▸ Solicitud: Repite sin cambios el fragmento del texto sobre la polarización política que arranca con las palabras "En Estados Unidos, el" y termina con "democracias al fin.".

▸ Texto del ejercicio:

En Argentina, todos serán un poco peronistas, pero en el mundo político (y en el de los medios, y hasta en lo social) está claro que hay un “bando” K y uno anti-K. Y el país está partido en mitades similares entre uno y otro.

En Estados Unidos, el muy poco ortodoxo Donald Trump ganó las elecciones con la mayoría de los votos electorales, mientras que su contendiente, Hillary Clinton, ganó el voto popular. Allí también, al menos entre los que votaron, las aguas están divididas en un escenario de creciente polarización, que empezó su escalada bastante antes de las elecciones de 2016 pero claramente se exacerbó tras ellas.

Aunque hay otros, estos son dos claros ejemplos en la región de sistemas divididos en dos bloques muchas veces antagónicos; son ejemplos de democracias partidas. Polarización, bloqueos legislativos, políticas ambiciosas que naufragan o que rápidamente deben ser sometidas a contramarchas, y conflictos entre los tres poderes del Estado son la tónica, pero también la pista de que aún se trata de democracias; divididas, sí, y con problemas, pero democracias al fin.

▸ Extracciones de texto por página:
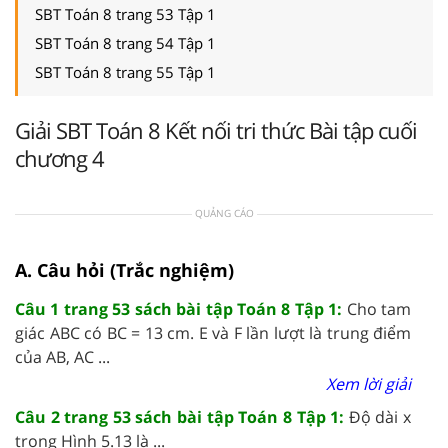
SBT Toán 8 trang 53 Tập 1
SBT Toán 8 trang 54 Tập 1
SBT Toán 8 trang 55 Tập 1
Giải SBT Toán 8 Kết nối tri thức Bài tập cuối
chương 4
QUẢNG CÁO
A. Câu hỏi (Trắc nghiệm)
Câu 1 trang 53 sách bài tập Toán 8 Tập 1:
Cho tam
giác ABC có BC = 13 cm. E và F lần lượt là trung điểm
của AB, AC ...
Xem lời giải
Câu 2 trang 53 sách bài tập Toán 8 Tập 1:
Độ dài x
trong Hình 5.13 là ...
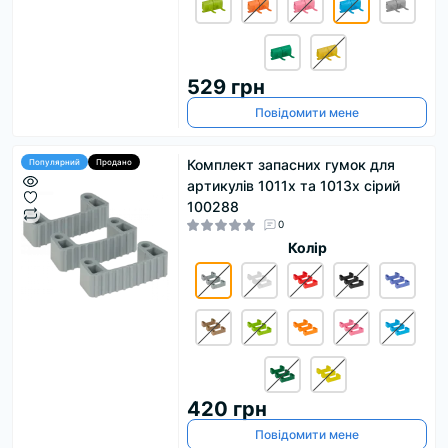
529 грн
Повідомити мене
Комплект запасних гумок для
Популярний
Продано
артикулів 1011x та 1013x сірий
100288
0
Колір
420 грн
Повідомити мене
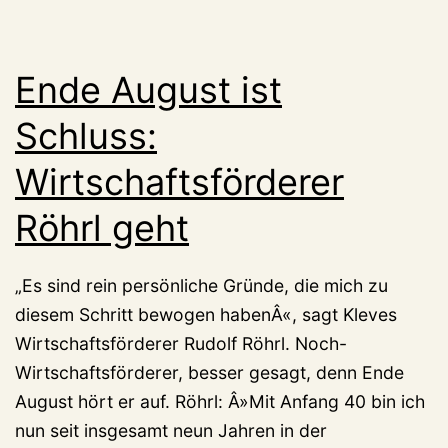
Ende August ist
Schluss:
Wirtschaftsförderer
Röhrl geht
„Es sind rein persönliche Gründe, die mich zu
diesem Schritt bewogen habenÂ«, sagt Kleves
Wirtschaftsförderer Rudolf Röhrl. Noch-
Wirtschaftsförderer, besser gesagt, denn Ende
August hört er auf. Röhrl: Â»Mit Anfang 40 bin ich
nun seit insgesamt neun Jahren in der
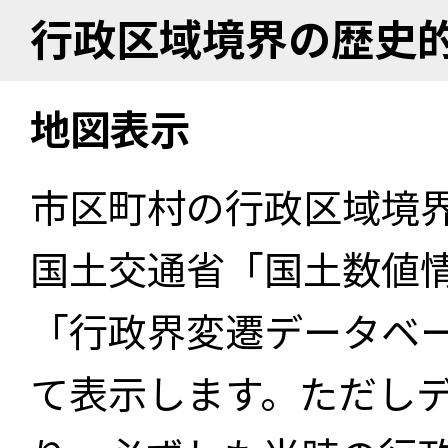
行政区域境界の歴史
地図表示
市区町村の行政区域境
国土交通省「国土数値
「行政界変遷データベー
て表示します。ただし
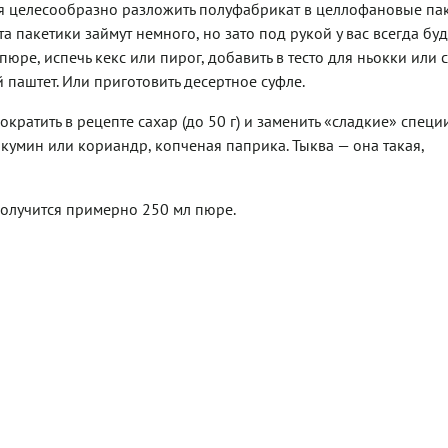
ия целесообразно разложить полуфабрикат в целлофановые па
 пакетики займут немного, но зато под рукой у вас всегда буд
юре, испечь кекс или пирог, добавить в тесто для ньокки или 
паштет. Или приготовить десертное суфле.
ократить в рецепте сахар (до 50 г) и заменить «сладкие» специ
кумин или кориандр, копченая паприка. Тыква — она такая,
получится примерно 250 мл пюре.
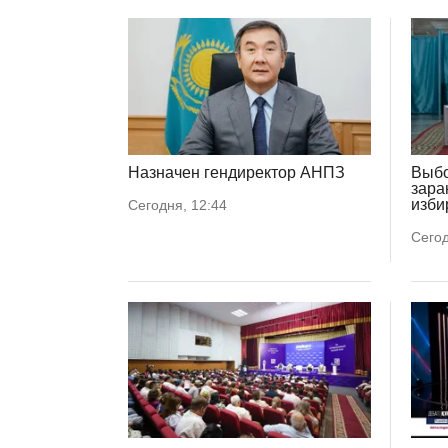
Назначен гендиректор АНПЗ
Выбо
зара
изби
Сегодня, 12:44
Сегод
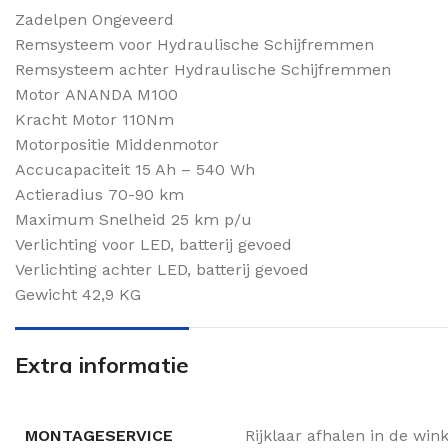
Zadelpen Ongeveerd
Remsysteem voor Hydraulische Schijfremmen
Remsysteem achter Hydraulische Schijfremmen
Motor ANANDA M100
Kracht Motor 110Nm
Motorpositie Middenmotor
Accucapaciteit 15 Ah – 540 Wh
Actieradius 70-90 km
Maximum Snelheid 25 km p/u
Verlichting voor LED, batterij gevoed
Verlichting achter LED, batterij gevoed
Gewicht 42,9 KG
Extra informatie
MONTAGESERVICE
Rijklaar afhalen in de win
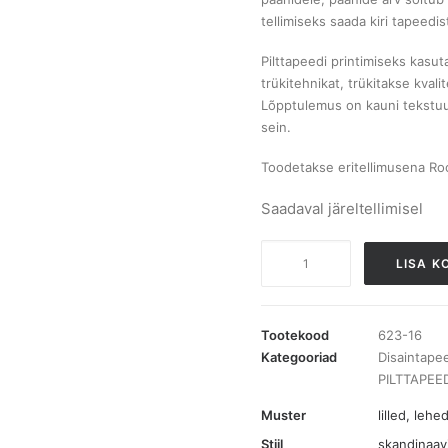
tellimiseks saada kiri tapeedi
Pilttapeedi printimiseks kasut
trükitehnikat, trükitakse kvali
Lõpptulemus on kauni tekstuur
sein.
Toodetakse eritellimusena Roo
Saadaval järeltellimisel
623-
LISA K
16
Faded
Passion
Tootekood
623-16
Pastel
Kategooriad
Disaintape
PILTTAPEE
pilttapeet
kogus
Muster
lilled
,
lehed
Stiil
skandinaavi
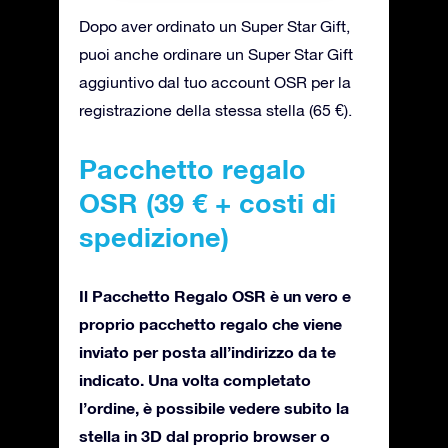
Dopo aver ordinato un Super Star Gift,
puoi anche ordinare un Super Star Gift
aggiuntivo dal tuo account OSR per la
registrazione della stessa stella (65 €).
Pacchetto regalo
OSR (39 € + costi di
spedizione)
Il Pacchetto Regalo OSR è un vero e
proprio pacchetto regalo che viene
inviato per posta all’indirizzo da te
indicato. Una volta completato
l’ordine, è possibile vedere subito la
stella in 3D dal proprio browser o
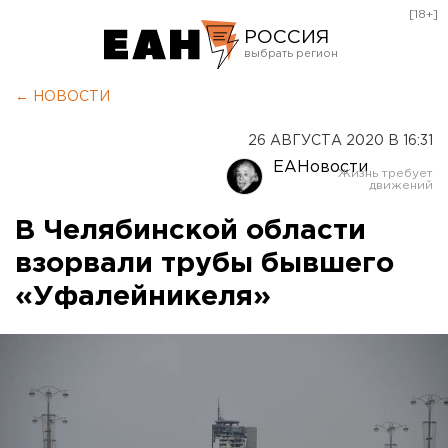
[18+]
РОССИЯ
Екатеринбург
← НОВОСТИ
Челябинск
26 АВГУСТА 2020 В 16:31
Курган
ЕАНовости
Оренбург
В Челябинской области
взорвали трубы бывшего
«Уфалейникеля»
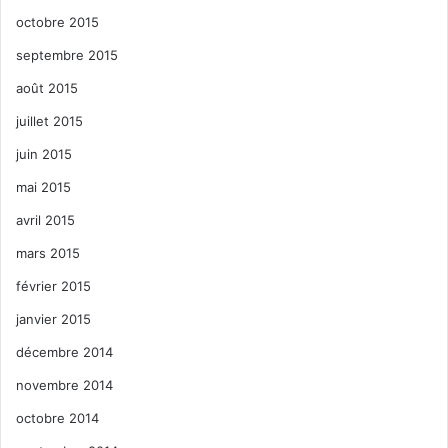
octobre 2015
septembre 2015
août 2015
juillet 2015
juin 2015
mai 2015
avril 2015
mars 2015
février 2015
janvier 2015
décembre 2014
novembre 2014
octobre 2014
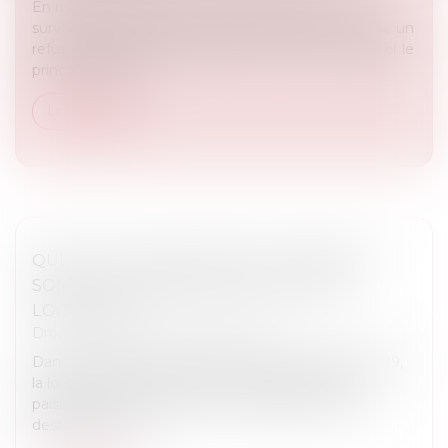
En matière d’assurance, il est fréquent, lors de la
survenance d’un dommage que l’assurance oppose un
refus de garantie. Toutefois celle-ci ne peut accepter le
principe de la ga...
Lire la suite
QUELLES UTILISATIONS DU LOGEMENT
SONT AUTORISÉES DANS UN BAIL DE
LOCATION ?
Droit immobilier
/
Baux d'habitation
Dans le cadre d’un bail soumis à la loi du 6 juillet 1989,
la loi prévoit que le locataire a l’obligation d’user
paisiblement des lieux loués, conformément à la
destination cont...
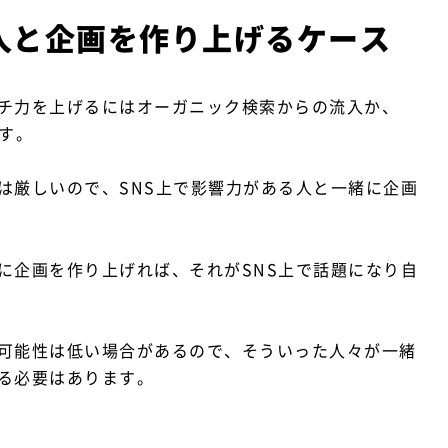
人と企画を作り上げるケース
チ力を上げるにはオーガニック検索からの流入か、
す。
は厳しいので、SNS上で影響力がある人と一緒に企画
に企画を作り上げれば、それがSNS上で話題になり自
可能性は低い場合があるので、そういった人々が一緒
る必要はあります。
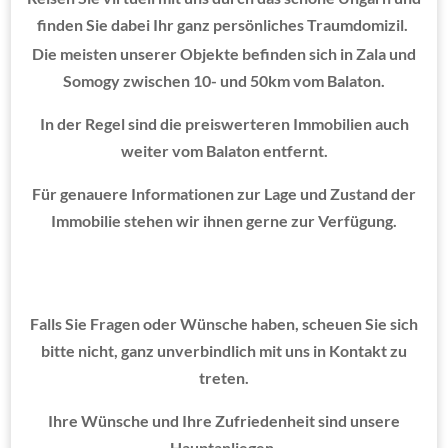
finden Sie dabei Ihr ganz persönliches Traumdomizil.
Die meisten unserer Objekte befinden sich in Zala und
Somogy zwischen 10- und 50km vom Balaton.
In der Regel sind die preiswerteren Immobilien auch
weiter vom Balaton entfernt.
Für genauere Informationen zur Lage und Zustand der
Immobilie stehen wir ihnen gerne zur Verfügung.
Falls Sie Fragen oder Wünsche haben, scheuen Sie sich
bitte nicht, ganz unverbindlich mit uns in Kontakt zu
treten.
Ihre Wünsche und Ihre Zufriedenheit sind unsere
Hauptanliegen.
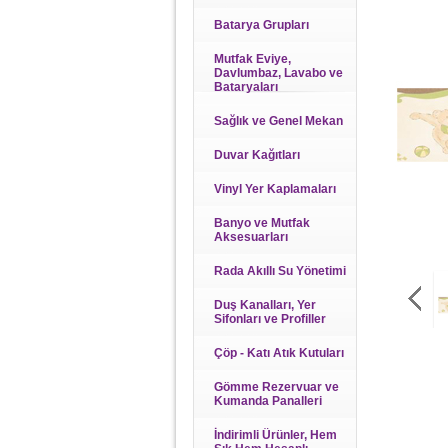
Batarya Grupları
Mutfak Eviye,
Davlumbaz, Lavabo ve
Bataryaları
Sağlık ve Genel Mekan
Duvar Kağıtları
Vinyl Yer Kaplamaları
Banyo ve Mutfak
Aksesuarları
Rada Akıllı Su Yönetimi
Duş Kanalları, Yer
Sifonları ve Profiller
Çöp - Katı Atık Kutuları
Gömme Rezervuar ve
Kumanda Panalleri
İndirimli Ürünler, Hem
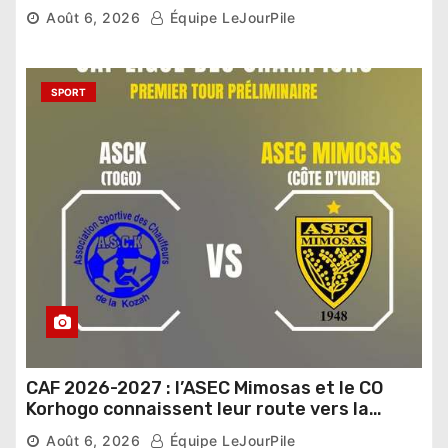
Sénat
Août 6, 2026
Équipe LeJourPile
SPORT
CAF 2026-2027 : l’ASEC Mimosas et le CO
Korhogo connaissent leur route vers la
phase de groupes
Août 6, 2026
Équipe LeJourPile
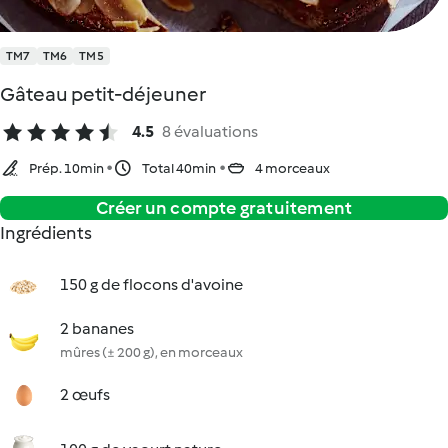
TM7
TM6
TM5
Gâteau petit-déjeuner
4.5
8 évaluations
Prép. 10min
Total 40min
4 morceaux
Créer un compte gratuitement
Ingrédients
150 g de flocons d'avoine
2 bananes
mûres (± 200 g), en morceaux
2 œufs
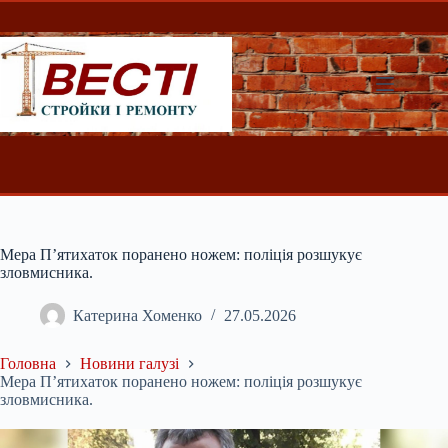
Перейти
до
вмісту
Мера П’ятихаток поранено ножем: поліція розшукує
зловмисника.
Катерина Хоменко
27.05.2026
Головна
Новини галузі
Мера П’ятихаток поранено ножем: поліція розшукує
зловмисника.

▸ Tarea resuelta:
En Estados Unidos, el muy poco ortodoxo Donald Trump ganó las elecciones con la mayoría de los votos electorales, mientras que su contendiente, Hillary Clinton, ganó el voto popular. Allí también, al menos entre los que votaron, las aguas están divididas en un escenario de creciente polarización, que empezó su escalada bastante antes de las elecciones de 2016 pero claramente se exacerbó tras ellas.

Aunque hay otros, estos son dos claros ejemplos en la región de sistemas divididos en dos bloques muchas veces antagónicos; son ejemplos de democracias partidas. Polarización, bloqueos legislativos, políticas ambiciosas que naufragan o que rápidamente deben ser sometidas a contramarchas, y conflictos entre los tres poderes del Estado son la tónica, pero también la pista de que aún se trata de democracias; divididas, sí, y con problemas, pero democracias al fin.